According to the conservation experts, individual air conditioners are better than central air, presumably because you are cooling only the space you are in instead of the entire dwelling. However, this sounds wrong to me- seems better to have central if it will fit into your home, and close off all unused rooms. I will just take the expert's word for it even if it seems counter-intuitive to me. I have always heard that central air is much more efficient, on a per BTU basis, than window units, and my mother's electric bill seems to prove this out, when compared to mine, even when allowing for the difference in rates between AmeronUE-St. Louis, and Exelon.

My one unit is sitting on the bedroom floor, awaiting installation. I use it only on the hottest nights to help me sleep, and swelter the rest of the time.

Jocelyn said...

I honestly think there is a market for some kind of a/c installation kit. The one I found on the market called AC Safe stinks and is no good with vinyl windows.
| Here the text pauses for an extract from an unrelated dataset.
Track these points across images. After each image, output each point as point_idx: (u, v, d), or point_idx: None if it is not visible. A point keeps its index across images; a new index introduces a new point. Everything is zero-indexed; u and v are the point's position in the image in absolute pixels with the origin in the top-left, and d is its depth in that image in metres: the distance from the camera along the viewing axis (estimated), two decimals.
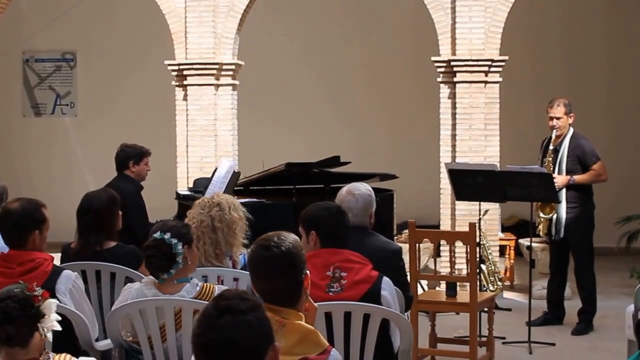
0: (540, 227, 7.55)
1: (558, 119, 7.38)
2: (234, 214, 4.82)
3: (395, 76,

If only I were an inventor...

1916home.net said...

Great job you did. Our house reaches about 85*F during the day when we are gone and the windows are all shut. Im tempted to get a window A/C but dread the increase in electric bills. Have you checked your bill? What is the difference? Not much? or substantial? Luckily we have a huge pine tree shading our house from the afternoon sun so when we get home from work, we pop open the windows and the house cools down to 76*F in 10 minutes. Not bad. Let us know about your electric bill in a future post! Thanks!

Olivier Suc said...

Jocelyn, Steve-
I am in the process of changing my old wood windows to vinyl windows for energy efficiency in the winter time, but as stated in your blog, it will be soon dreaded time to re-install the A/C units at the windows. While I understand making a higher sill for the windows to support the A/C unit, I am not sure how you address securing the window to the top of the A/C unit. Usually in a wood window they recommend screwing a little metal angle to the wood frame and it physically keeps the windows shut at the A/C unit level and prevent the unit from tipping over...

Jocelyn said...

This is a late reply, but our bill is not bad. The highest it's been is $70.00. Honestly, I am wondering if somehow that outlet is hooked up to a different panel. We still have one panel not hooked up yet by Comed and so we are not being billed for that. Crazy.

Keep in mind, we run it on a limited basis and only cool areas we are in. For example, we cool the bedroom when we sleep and the main living areas when needed. We don't run it all the time. As soon as it cools off, we turn the a/c off.